#### What needs to be done:
What you return must match the listing below line for line, minus its pictures.

::: Listed entries :::

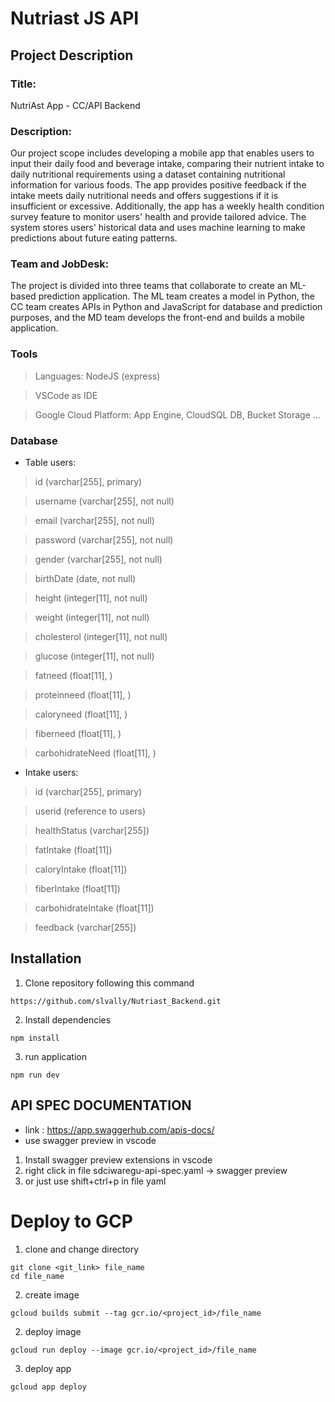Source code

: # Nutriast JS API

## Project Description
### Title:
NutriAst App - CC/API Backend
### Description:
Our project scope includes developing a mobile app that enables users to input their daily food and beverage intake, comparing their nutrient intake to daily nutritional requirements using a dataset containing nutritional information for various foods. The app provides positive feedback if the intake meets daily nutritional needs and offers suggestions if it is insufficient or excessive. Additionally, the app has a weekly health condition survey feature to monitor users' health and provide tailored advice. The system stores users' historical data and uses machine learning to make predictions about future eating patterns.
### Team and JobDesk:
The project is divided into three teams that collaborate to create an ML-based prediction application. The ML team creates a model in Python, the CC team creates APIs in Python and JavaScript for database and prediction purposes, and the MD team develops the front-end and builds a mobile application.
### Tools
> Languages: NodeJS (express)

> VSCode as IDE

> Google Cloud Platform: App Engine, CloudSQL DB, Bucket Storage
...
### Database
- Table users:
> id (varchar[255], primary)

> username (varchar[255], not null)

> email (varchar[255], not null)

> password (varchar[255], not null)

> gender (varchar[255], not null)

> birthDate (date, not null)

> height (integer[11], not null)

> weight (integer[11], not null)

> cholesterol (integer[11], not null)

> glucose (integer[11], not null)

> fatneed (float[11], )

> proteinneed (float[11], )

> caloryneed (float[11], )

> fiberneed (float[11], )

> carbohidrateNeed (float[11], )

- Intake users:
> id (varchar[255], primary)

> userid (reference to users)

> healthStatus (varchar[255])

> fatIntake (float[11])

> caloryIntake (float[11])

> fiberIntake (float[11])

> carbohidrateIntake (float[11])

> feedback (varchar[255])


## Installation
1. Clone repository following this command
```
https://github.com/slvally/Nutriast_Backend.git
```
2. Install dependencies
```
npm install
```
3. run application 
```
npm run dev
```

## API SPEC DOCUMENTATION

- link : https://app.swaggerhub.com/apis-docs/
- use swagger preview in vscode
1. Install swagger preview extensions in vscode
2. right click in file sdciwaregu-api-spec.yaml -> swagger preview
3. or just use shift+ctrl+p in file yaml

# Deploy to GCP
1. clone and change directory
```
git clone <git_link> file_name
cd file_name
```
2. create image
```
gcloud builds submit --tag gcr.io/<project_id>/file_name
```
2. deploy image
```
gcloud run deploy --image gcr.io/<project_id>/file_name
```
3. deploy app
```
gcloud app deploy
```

:::

#### Answer:
Source code

: # Nutriast JS API

## Project Description
### Title:
NutriAst App - CC/API Backend
### Description:
Our project scope includes developing a mobile app that enables users to input their daily food and beverage intake, comparing their nutrient intake to daily nutritional requirements using a dataset containing nutritional information for various foods. The app provides positive feedback if the intake meets daily nutritional needs and offers suggestions if it is insufficient or excessive. Additionally, the app has a weekly health condition survey feature to monitor users' health and provide tailored advice. The system stores users' historical data and uses machine learning to make predictions about future eating patterns.
### Team and JobDesk:
The project is divided into three teams that collaborate to create an ML-based prediction application. The ML team creates a model in Python, the CC team creates APIs in Python and JavaScript for database and prediction purposes, and the MD team develops the front-end and builds a mobile application.
### Tools
> Languages: NodeJS (express)

> VSCode as IDE

> Google Cloud Platform: App Engine, CloudSQL DB, Bucket Storage
...
### Database
- Table users:
> id (varchar[255], primary)

> username (varchar[255], not null)

> email (varchar[255], not null)

> password (varchar[255], not null)

> gender (varchar[255], not null)

> birthDate (date, not null)

> height (integer[11], not null)

> weight (integer[11], not null)

> cholesterol (integer[11], not null)

> glucose (integer[11], not null)

> fatneed (float[11], )

> proteinneed (float[11], )

> caloryneed (float[11], )

> fiberneed (float[11], )

> carbohidrateNeed (float[11], )

- Intake users:
> id (varchar[255], primary)

> userid (reference to users)

> healthStatus (varchar[255])

> fatIntake (float[11])

> caloryIntake (float[11])

> fiberIntake (float[11])

> carbohidrateIntake (float[11])

> feedback (varchar[255])


## Installation
1. Clone repository following this command
```
https://github.com/slvally/Nutriast_Backend.git
```
2. Install dependencies
```
npm install
```
3. run application 
```
npm run dev
```

## API SPEC DOCUMENTATION

- link : https://app.swaggerhub.com/apis-docs/
- use swagger preview in vscode
1. Install swagger preview extensions in vscode
2. right click in file sdciwaregu-api-spec.yaml -> swagger preview
3. or just use shift+ctrl+p in file yaml

# Deploy to GCP
1. clone and change directory
```
git clone <git_link> file_name
cd file_name
```
2. create image
```
gcloud builds submit --tag gcr.io/<project_id>/file_name
```
2. deploy image
```
gcloud run deploy --image gcr.io/<project_id>/file_name
```
3. deploy app
```
gcloud app deploy
```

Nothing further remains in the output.